House Votes to Roll Back Post-2008 Financial Rules

WASHINGTON (AP) — The Republican-led House approved sweeping legislation Thursday to undo much of former President Barack Obama’s landmark banking law created after the 2008 economic crisis that caused millions of Americans to lose their jobs and homes.

The largely party-line vote was 233-186, as Republicans argued the rules designed to prevent another meltdown were making it harder for community banks to lend and hampered the economy. No Democratic lawmakers supported the measure; only one Republican opposed it.

“Our community banks are in trouble,” said Speaker Paul Ryan, R-Wis. “They are being crushed by the costly rules imposed on them by the Dodd-Frank Act. This law may have had good intentions but its consequences have been dire for Main Street.”

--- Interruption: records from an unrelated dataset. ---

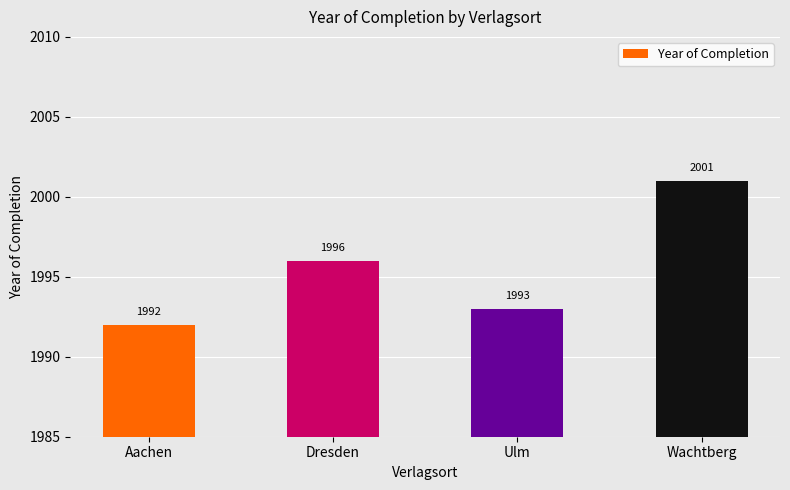

Are the bars grouped side by side (vs. stacked)?

No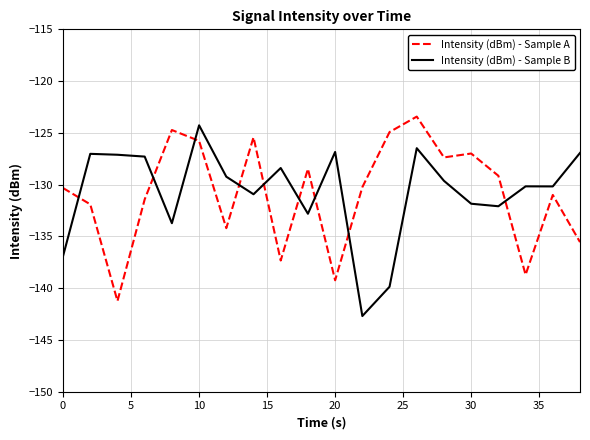

What is the difference between the maximum and minimum values in the Intensity (dBm) - Sample A series?

17.8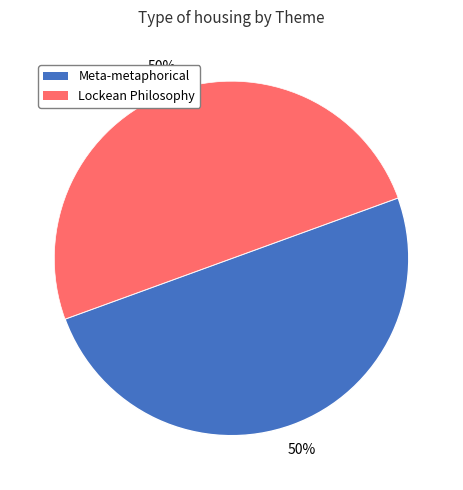

True or false: Lockean Philosophy accounts for 50% of the total.

True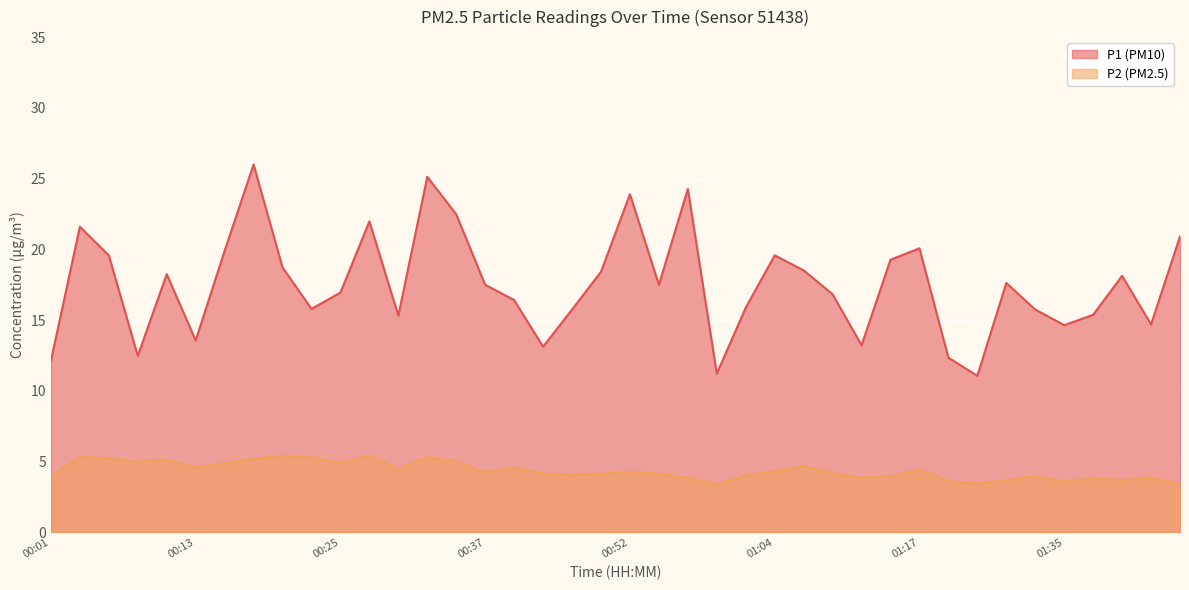

What is the difference between the P1 values at 01:32 and 00:20?

3.0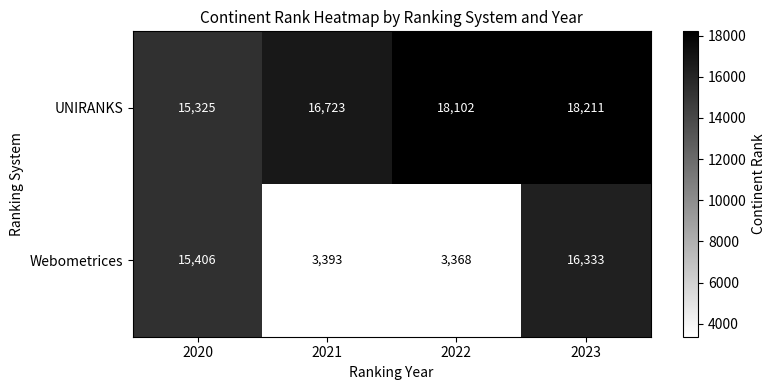

List the series in order of their peak value, highest first.

UNIRANKS, Webometrices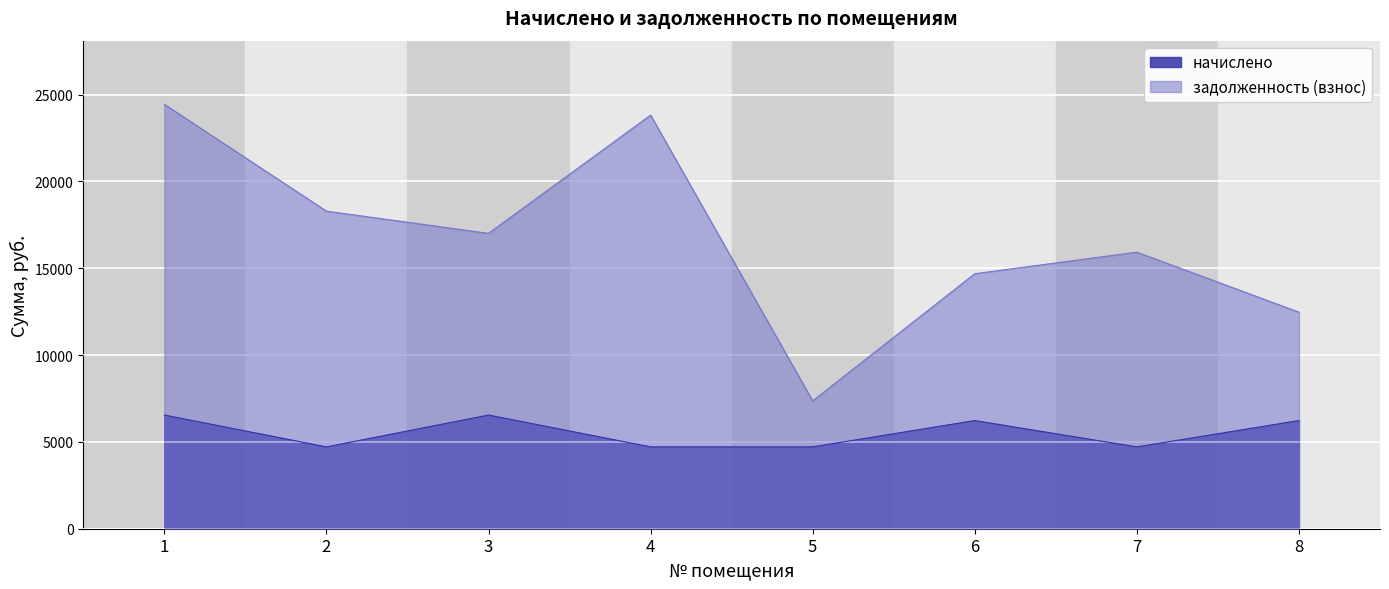

What is the difference between the second highest and minimum values in the начислено series?

1833.6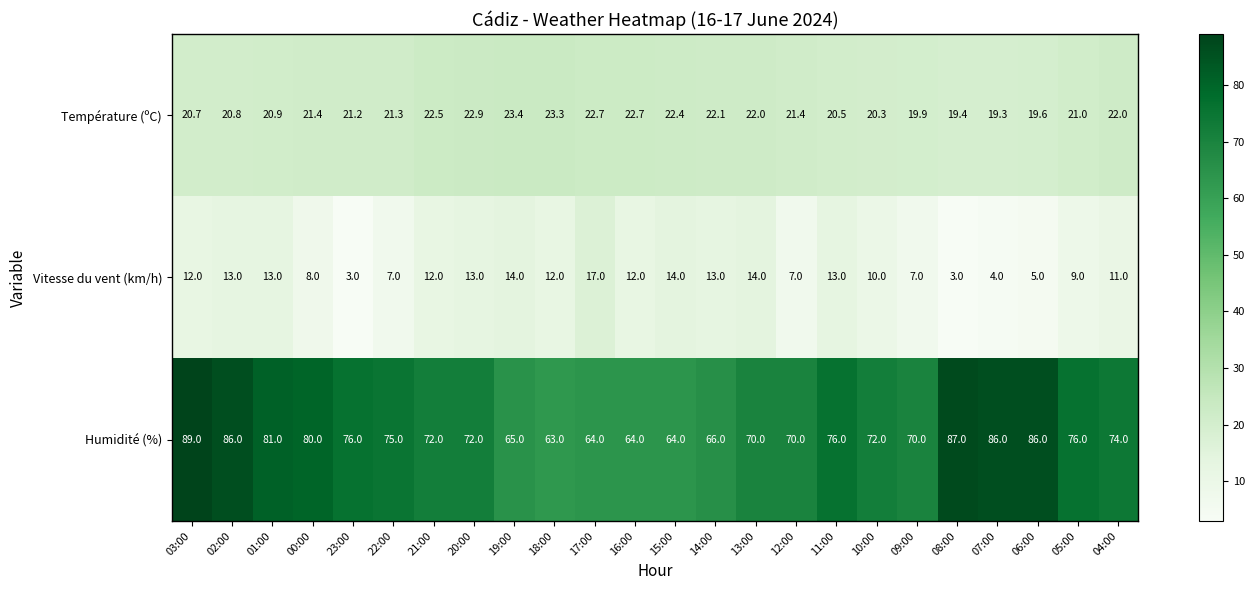

What is the sum of the Humidité (%) values at 14:00 and 04:00?

140.0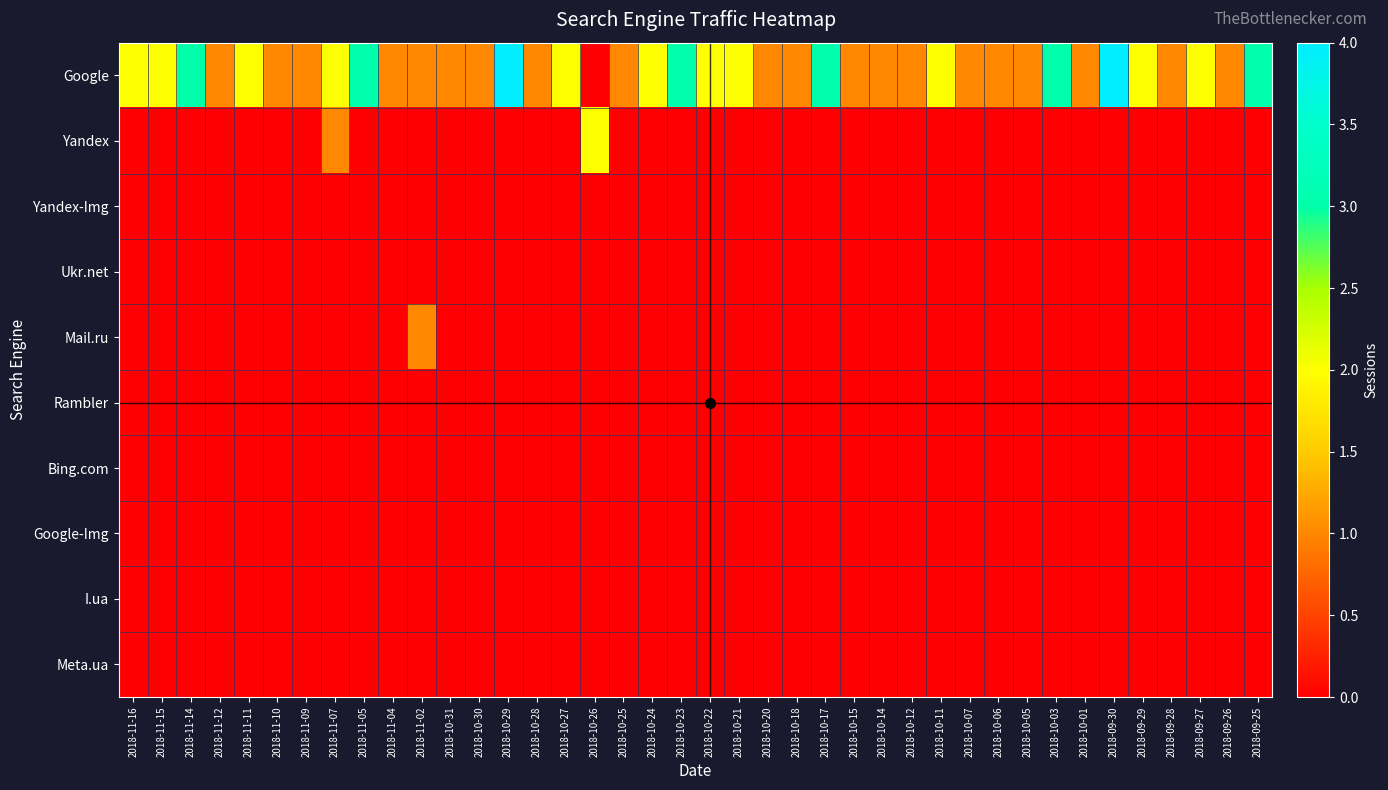

At which category is the sum across all series the highest?

2018-10-29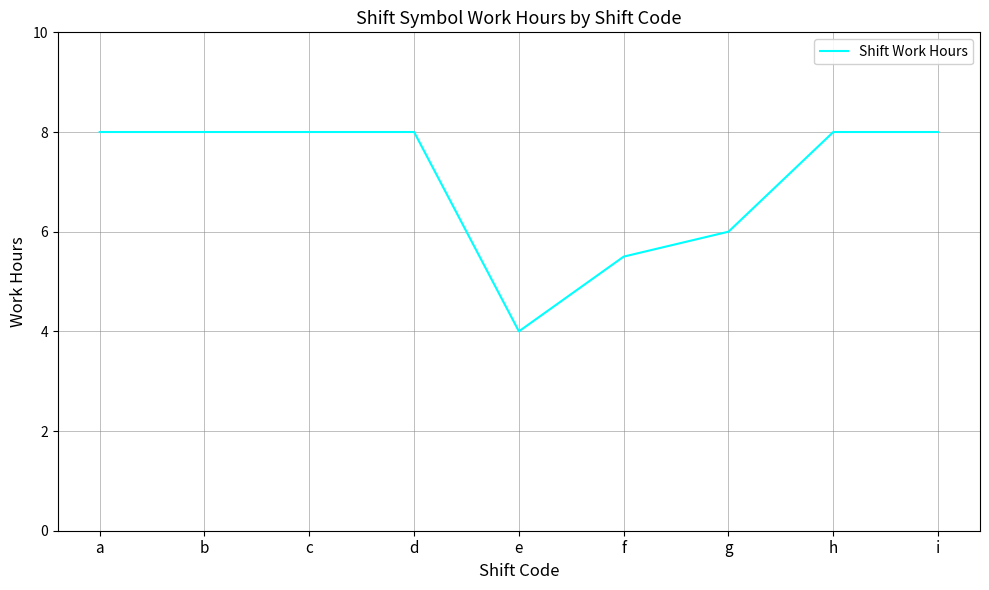

What is the ratio of the value at f to the value at c?

0.7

House passage was widely expected, but the Republican overhaul of the 2010 Dodd-Frank law is unlikely to clear the Senate in its current form. Senators have said they’ll spend the next few months trying to find common ground on legislation designed to boost the economy. Potential areas for compromise include changes to how much capital banks must maintain and decreasing the paperwork burden for small lenders.

President Donald Trump had said he wants to do “a big number” on Dodd-Frank, and the House vote marks progress toward that goal.